The Port of Tokyo is one of the largest Japanese seaports and one of the largest seaports in the Pacific Ocean basin having an annual traffic capacity of around 100 million tonnes of cargo and 4,500,000 twenty-foot equivalent units.

The port is also an important employer in the area having more than 30,000 employees that provide services to more than 32,000 ships every year.

==History==
The forerunner of the Port of Tokyo, the Edo Port (Edo Minato) played a very important role in the history of marine transport of Japan and as a distribution point for supplying goods for the people of Edo. During the Tokugawa Shogunate the Port of Tokyo was not allowed to open to international trade, although the neighbouring Port of Yokohama was already open for this kind of trade.

The development of the port was finally encouraged during the Meiji Period with the influence of a project that was meant to improve the estuary of the Sumida River by dredging channels and reclaiming land at Tsukishima and Shibaura.

The Kanto earthquake in 1923 served as a starting point of a full-scale terminal construction project, which was topped out with the opening of the first terminal, Hinode, in 1925. Alongside the completion of another two terminals, Shibaura and Takeshiba, the Port of Tokyo opened for international trade on May 20, 1941.

After World War II the development of the port became a vital task for the reconstruction of the Japanese industry, and construction started on the Toyosu coal terminal, the Harumi terminal and other terminals one after another.

By the late 1960s, the container transport system had become a major factor in shipping worldwide. In 1967, Nippon Container Terminals, Ltd. (NCT), became the port's (and Japan's) first container terminal operator. That same year, the first container ship to call on a Japanese port was the first such ship handled by NCT. This significantly contributed to establishing the Port of Tokyo as a major international trade port.

==Statistics==
In 2007 the Port of Tokyo handled 90,810,000 tonnes of cargo and 3,696,000 twenty-foot equivalent units, making it one of the busiest cargo ports in Japan and one of the largest container ports in the country.

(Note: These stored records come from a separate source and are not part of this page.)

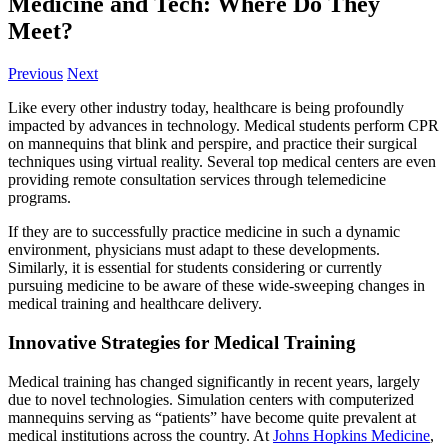
Medicine and Tech: Where Do They
Meet?
Previous
Next
Like every other industry today, healthcare is being profoundly
impacted by advances in technology. Medical students perform CPR
on mannequins that blink and perspire, and practice their surgical
techniques using virtual reality. Several top medical centers are even
providing remote consultation services through telemedicine
programs.
If they are to successfully practice medicine in such a dynamic
environment, physicians must adapt to these developments.
Similarly, it is essential for students considering or currently
pursuing medicine to be aware of these wide-sweeping changes in
medical training and healthcare delivery.
Innovative Strategies for Medical Training
Medical training has changed significantly in recent years, largely
due to novel technologies. Simulation centers with computerized
mannequins serving as “patients” have become quite prevalent at
medical institutions across the country. At
Johns Hopkins Medicine
,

General statistics between 2004 - 2006
| Year | 2004 | 2005 | 2006 |
|---|---|---|---|
| Vessels (number) | 32,633 | 32,180 | 31,653 |
| Foreign trade (trillion ¥) | 9.9 | 10.8 | 12 |
| Containers (twenty-foot equivalents) | 3,358,000 | 3,598,000 | 3,696,000 |
| Containers^{*} | 42,972,000 | 43,281,000 | 42,987,000 |
| Other cargo^{*} | 48,455,000 | 48,751,000 | 47,824,000 |
| Total^{*}' | 91,427,000 | 92,032,000 | 90,811,000 |

- figures in tonnes

==Terminals==
===Container terminals===
The Port of Tokyo has three container terminals with an area of 1,504,718 m^{2} with a total number of 15 berths and a quay length of 4,479 metres.

====Oi container terminal====
The terminal has seven berths with an area of 945,700 m^{2} and a quay length of 2,354 metres.

====Aomi container terminal====
The terminal has five berths with an area of 479,079 m^{2} and a quay length of 1,570 metres.

====Shinagawa container terminal====
The terminal has three berths with an area of 79,939 m^{2} and a quay length of 333 metres. Opened in 1967 it is the oldest container terminal in Japan.

====Kamigumi Tokyo container terminal====
The terminal has one berth with a quay length of 260 metres. Private berth by Kamigumi.

===Foodstuff terminal===
There are two foodstuff terminals opened in February, 1999, Oi marine products and Oi foodstuff, with five berths with a quay length of 1,060 metres and a storage area of 359,000 m^{2}.

===General cargo===
The general cargo section of the port has five terminals: one for bulk cargo, one for timber, one for construction materials, one for log handling and one for linear products with a storage area of 900,000 m^{2}, a quay length of 3,500 metres, storage for 200,000 cubic metres of timber and storage for 210,000 tonnes of logs.

===Automobile terminal===
The Port of Tokyo has two RoRo terminal with a total length of 1,200 metres, a land area of 100,000 m^{2}, storage capacity of 22,000 cars and a transshipment capacity of 3,500,000 units per year.

===Passenger Ship terminal===
- Harumi Passenger Ship terminal - International passenger Ship terminal.
- Takeshiba Passenger Ship terminal - Domestic passenger Ship terminal.
- Tokyo port ferry terminal - Domestic ferry terminal.